I’ve been maintaining various Open Source projects for more than a decade now. In that time I have had countless interactions with users reporting issues and submitting pull requests. The vast majority of these interactions are positive, polite, and constructive. In fact, it is these interactions which make me continue to do the work.
A few haven’t been so pleasant, and I have banned a subset of the users involved. If we exclude spam, I think the number of users I have banned over the years may still be a single figure.
There are three broad categories of banned users, listed below.
Spammers
I’m sure there is a place for links to sites that sell male enhancement pills, but my repositories are not it. Spam earns you an instant ban. This doesn’t happen all that often as GitHub is quite proactive about dealing with spam. Often I’ll get a notification, but by the time I open it the spammer’s account will have been deleted.
As well as the usual spam nonsense, I’ve had some other weird stuff posted on my repositories. I recall one user that posted lengthy conspiracy theories, with something about terminals intertwined. I’m pretty sure this user wasn’t a spammer in the traditional sense, and was suffering from psychological issues. I had no choice but to ban them, but I genuinely hope they found treatment for their condition.
Venting
A venting post almost always starts with “I spent X hours / days on this”. Such users want me to know how much I have inconvenienced them and they are rarely genuine in asking for help.

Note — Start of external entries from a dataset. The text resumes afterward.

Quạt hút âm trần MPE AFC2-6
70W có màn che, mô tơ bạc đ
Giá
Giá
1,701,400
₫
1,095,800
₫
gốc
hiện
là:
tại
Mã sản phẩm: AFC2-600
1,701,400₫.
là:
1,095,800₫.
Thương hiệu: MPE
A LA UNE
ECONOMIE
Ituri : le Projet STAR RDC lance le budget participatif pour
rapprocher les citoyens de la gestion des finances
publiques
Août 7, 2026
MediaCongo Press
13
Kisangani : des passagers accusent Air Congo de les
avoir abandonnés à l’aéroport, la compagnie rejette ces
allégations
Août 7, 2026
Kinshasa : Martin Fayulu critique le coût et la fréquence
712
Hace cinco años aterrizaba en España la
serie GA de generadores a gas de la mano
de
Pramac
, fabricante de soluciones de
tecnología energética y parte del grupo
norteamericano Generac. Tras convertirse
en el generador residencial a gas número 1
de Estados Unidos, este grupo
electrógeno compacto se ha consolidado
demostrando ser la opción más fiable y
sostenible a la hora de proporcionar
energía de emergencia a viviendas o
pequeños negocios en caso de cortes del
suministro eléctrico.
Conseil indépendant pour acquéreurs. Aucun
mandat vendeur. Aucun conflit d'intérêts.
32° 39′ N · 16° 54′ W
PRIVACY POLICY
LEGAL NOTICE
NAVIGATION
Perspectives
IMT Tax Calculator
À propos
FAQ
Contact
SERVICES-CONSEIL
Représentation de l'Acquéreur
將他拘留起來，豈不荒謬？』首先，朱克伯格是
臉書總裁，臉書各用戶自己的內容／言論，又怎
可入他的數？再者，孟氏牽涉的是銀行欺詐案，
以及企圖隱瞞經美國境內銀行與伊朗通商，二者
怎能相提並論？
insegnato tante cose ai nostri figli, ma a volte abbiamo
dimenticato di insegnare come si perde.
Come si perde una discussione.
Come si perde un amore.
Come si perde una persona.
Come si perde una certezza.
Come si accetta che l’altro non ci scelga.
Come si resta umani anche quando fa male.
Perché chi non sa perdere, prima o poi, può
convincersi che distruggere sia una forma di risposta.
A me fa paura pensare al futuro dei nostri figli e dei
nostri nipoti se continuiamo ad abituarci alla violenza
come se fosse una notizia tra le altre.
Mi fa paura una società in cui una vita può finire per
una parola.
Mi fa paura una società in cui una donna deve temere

I try to be generous, but that phrase tends to put me on the defensive. I’m not going to treat the issue as a priority, and when I do respond it will be a tad more snarky that usual.
Venting posts are almost always a skill issue in behalf of the user. The user has either misread the docs or not read them at all, and they have consequently made some invalid assumptions about how the API should work. They couldn’t get their code to work, because it was never intended to work in they way they were using it. Rather than stepping back to reconsider their approach, or read the docs again, they want to shift the blame to me.
Venting is not an instant ban, because I know how frustrating programming can be. But virtually 100% of these issues are resolved with a link to the docs, and none of reply with a “my bad” even if I suppress my snark.
So not an instant ban, but if venting crosses the line to personal abuse, then I’m going to be reaching for that ban button.
Almost everyone recognizes that an posting an issue is essentially asking a favor. If you want somebody to help you move house, you wouldn’t start by criticizing their driving. Same deal with issues.
Time wasting
This last category is trickier to define, as its not a single transgression like the others. It’s more of a pattern of behavior that sucks time that could be better spent helping other users or writing code.
So what constitutes time wasting?
It will often start with well meaning issues that are overly long. Pages and pages of text that don’t clearly describe the problem the user is tackling. In the end, the issue typically boils down to a perfectly legitimate “it crashes when I do this”. But it can take a lot of fruitless back and forth to get there.
One time I can overlook. But if it keeps happening, I can feel like I am essentially working for this user at the expense of other users.
Related, is the user who doesn’t listen or choses not to respond to my requests. Simple things like asking for the version of their OS or software they are using. Details that I need to properly investigate their issue. Sometimes it takes the form of ignoring a recommendation. I’ll let them know there is a canonical solution to that issue, and give them a short code snippet that resolves the issue with less work, but they won’t use it or even acknowledge it.
However the most common “not listening” issue is when I ask the user why they are attempting the thing they need help with. This can be vital in avoiding the XY Problem. If there is a better way of solving their problem then I can point them in the right direction. But only if they tell me. A few users have just refused to and repeatedly assert the odd thing they are trying to do is the only acceptable fix.
Other examples of time wasting include asking for LLM hallucinated code to work, posting lists of questions that can be answered with a skim over the docs, and posting the same questions in multiple support locations even after they have been answered (as though they will keep posting until they get a response they like)?
This is a tricky category, because the user can be well meaning. So its a very high threshold to be banned for this. I only consider it if the user is a clear net negative for the project.
Unbanning
I so rarely ban users, and when I do it’s for the good of the project. But I don’t hold grudges. Other than spammers, if anyone I have banned wants to contribute I am happy to un-ban if they reach out. No apology required, but I will require they avoid the ban categories above.
Open Source is awesome
I hope this post doesn’t sound too much like whinging.
I’d like to end by stressing that the community is what makes Open Source awesome. Everyone benefits by contributing in their own way.